Cory Booker wrote himself into the Senate annals Tuesday, setting a new record for the chamber’s longest speech when he held the floor for more than 25 hours and surpassed the late Sen. Strom Thurmond’s 1957 filibuster against civil rights.
The New Jersey Democrat took the floor at 6:59 p.m. on Monday, saying he was doing so with the “intention of disrupting the normal business of the United States Senate for as long as I am physically able” in order to protest the actions of President Donald Trump and his administration.
At 7:18 p.m. Tuesday, he surpassed Thurmond’s 1957 speech, which lasted 24 hours and 18 minutes, according to the Senate historian. Booker yielded the floor at 8:05 p.m., adding 48 minutes to the record.
“Maybe my ego got caught up that maybe, maybe, just maybe, I could break this record of the man who tried to stop the rights upon which I stand,” Booker said. "I’m not here, though, because of his speech, I’m here despite his speech."
Booker did not indicate before beginning his marathon speech that he intended to set a new record. He suggested he hoped to be able to last as long as he did in 2016, when he and Sen. Chris Murphy (D-Conn.) held the floor for roughly 15 hours to discuss gun violence.
But as Tuesday crept on and Booker showed no sign of losing momentum, his colleagues began to openly discuss whether Thurmond’s 67-year-old record could fall.
“We hope and believe he will break the record. He's close to it now,” Senate Minority Leader Chuck Schumer told reporters Tuesday afternoon.
Booker, who was sworn into the Senate in 2013, was joined on the floor at various points during his speech by dozens of his Democratic colleagues, who engaged in extended colloquies with Booker — a tactic that allowed Booker to rest his voice while still maintaining control of the floor. He did not leave the Senate chamber.
Murphy joined Booker on the floor as he closed in on Thurmond’s record Tuesday evening and highlighted the contrast in the circumstances between Booker’s speech and the South Carolina segregationist’s.
“What you have done here today, Senator Booker, couldn’t be more different than what occurred on this floor in 1957,” Murphy said, referring to Thurmond’s unsuccessful attempt to block an early piece of U.S. civil rights law.

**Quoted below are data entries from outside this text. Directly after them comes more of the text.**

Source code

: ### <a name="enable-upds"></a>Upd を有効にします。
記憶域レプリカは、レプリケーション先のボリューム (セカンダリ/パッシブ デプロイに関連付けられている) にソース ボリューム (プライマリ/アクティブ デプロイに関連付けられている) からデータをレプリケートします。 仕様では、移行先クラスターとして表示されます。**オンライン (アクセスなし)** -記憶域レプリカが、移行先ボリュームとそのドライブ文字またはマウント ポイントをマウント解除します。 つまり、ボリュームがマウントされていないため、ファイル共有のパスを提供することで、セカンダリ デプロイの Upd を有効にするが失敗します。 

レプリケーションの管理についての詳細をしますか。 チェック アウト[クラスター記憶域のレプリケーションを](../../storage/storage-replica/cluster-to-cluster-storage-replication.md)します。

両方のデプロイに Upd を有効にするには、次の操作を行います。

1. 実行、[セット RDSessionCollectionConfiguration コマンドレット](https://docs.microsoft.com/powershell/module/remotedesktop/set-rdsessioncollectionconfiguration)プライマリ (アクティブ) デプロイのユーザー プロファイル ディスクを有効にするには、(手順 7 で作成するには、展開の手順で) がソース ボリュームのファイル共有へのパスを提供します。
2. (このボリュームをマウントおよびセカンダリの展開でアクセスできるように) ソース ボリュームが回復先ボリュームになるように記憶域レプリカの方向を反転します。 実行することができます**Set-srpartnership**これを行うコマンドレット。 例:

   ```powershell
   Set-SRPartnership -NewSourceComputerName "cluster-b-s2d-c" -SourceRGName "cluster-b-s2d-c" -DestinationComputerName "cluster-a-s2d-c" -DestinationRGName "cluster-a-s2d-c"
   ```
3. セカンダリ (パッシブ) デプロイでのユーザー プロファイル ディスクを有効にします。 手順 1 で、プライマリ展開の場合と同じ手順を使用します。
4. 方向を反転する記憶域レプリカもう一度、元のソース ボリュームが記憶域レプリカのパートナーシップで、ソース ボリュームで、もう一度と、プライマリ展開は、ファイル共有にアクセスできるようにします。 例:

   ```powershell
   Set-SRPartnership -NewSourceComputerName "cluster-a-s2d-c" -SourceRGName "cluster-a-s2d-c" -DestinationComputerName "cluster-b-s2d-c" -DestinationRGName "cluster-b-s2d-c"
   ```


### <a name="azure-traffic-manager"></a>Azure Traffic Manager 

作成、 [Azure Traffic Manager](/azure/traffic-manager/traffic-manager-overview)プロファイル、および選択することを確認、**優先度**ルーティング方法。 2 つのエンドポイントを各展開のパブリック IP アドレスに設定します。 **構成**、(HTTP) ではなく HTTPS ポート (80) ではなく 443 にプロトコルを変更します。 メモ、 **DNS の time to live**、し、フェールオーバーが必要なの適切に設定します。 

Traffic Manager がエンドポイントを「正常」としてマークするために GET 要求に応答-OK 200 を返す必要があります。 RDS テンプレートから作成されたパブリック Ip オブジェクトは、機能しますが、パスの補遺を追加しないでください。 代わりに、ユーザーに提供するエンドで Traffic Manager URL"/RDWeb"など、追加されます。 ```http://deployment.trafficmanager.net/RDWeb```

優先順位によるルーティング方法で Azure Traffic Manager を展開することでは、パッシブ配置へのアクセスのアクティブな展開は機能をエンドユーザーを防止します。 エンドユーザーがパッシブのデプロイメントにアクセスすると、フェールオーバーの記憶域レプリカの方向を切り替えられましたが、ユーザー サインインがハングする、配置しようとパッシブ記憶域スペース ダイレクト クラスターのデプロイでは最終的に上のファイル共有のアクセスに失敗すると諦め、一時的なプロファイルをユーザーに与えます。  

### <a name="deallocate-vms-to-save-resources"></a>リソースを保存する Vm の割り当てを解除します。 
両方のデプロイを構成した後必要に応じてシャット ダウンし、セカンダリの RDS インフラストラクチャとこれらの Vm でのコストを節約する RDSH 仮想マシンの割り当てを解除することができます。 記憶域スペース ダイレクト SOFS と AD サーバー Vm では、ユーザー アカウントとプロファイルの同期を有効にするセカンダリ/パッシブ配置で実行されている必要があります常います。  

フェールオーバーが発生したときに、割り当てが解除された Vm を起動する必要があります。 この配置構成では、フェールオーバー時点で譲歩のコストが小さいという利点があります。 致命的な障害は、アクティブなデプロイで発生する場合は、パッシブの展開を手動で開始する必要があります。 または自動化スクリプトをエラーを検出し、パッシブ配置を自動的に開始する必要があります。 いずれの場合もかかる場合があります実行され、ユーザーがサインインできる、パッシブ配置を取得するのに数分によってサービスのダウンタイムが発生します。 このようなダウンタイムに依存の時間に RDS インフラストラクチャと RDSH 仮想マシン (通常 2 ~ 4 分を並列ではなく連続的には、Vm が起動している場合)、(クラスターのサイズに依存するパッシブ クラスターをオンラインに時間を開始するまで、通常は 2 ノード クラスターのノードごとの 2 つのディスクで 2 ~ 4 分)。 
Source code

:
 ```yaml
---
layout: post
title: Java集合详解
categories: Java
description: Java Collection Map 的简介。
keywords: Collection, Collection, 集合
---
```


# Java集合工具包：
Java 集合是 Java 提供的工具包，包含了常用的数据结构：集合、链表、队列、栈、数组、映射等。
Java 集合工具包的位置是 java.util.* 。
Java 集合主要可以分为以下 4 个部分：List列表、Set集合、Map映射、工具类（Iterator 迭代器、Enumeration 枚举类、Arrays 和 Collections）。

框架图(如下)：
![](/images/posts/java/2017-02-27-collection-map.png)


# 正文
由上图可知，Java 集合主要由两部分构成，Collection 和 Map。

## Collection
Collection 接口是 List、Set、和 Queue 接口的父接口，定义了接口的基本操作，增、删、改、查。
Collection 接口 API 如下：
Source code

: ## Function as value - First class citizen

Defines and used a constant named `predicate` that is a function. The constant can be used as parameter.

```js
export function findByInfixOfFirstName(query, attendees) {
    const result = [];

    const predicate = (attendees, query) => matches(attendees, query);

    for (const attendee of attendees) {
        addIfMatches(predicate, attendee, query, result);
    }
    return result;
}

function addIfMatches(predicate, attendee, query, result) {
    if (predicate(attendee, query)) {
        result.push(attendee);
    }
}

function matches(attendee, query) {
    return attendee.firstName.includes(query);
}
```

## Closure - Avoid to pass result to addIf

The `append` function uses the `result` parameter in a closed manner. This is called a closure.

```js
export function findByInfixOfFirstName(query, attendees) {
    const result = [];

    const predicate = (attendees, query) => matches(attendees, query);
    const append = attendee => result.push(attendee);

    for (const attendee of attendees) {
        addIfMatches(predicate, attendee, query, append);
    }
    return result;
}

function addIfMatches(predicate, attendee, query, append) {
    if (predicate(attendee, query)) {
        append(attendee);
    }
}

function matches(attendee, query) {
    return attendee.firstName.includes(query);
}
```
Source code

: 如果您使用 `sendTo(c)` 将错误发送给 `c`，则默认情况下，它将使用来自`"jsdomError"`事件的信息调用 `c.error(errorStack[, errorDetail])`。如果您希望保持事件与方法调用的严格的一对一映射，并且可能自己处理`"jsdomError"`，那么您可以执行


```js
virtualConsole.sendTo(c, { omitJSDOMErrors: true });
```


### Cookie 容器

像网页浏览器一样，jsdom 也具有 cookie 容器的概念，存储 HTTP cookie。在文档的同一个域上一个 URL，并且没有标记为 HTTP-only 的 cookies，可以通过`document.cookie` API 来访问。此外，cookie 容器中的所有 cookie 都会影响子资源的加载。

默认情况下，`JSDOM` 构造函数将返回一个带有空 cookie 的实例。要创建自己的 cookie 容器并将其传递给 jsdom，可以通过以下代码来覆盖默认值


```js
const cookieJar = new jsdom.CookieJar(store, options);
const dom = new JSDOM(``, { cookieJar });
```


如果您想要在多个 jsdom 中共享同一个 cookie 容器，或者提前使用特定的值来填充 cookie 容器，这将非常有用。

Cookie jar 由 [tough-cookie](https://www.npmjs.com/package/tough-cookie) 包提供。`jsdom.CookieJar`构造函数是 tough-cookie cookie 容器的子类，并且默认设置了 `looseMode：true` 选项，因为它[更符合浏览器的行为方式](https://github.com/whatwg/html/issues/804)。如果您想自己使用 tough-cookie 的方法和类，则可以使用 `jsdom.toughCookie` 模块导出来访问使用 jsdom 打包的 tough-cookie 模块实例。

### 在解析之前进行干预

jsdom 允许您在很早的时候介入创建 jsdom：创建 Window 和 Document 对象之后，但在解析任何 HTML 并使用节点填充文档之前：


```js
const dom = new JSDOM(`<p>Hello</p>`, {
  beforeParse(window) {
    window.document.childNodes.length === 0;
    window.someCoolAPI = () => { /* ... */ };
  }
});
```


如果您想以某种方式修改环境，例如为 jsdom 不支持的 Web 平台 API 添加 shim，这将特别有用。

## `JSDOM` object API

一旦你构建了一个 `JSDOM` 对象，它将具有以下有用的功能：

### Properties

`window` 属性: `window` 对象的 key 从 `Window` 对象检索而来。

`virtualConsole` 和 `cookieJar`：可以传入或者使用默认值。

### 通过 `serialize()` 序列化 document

Booker is one of five Black senators currently in office.
Schumer also praised Booker when he briefly joined him on the Senate floor Tuesday: “Your strength, your fortitude, your clarity has been nothing short of amazing.”
At various points, tens of thousands of viewers watched Booker on social media platforms, suggesting that Booker had managed to harness some of the frustration Democrats have felt in the aftermath of the GOP’s electoral victories last year — and in the wake of the tumultuous first months of Trump’s second term.
“All of America is paying attention to what you're saying,” added Schumer, who came under fierce criticism inside his party after moving forward with a GOP funding bill last month. “The disastrous actions of this administration — in terms of how they're helping only the billionaires and hurting average families — you have brought that forth with such clarity.”
Booker, a former mayor of Newark, has long sought a higher profile in national Democratic politics. He launched a presidential run in 2019 but never found traction, withdrawing from the race weeks before the Iowa caucuses. He occupies a junior position in the Senate Democratic leadership, as strategic communications chair, and is seen by his colleagues as someone who could easily move higher in the ranks if he chooses to do so.
In addition to Schumer and Murphy, Sens. Amy Klobuchar of Minnesota, Mazie Hirono of Hawaii and Dick Durbin of Illinois, among others, joined Booker on the floor. House Democrats were also spotted going into the Senate chamber to watch parts of Booker’s speech, including House Minority Leader Hakeem Jeffries and members of the Congressional Black Caucus.
Booker started the speech with two glasses of water at his desk that he occasionally sipped from and a thick binder of notes that he consulted intermittently. Shortly after setting the record, he joked that he needed to stop talking and “go deal with some of the biological urgencies I'm feeling."
Over the course of his speech, Booker touched on a range of Trump administration policies and GOP legislative plans, including Trump’s plans for tariffs, the Elon Musk-led effort to slash the federal bureaucracy and the potential cuts to Medicaid embedded in a House GOP budget plan.
“The vote to pass this dangerous blueprint did not come easily and we will make sure that lawmakers know that enacting these cuts would be to abandon older Americans,” he said, addressing Medicaid.
Booker also talked about Trump’s foreign policy moves, including his warmer tone toward Russian President Vladimir Putin and criticism of NATO, and cited support from GOP senators for the trans-Atlantic alliance.
After Booker yielded the floor, the Senate moved to vote on the confirmation of Matthew Whitaker as U.S. ambassador to NATO. Booker's speech delayed that vote, as well as an expected vote on a Democratic effort to thwart some of Trump's planned tariffs.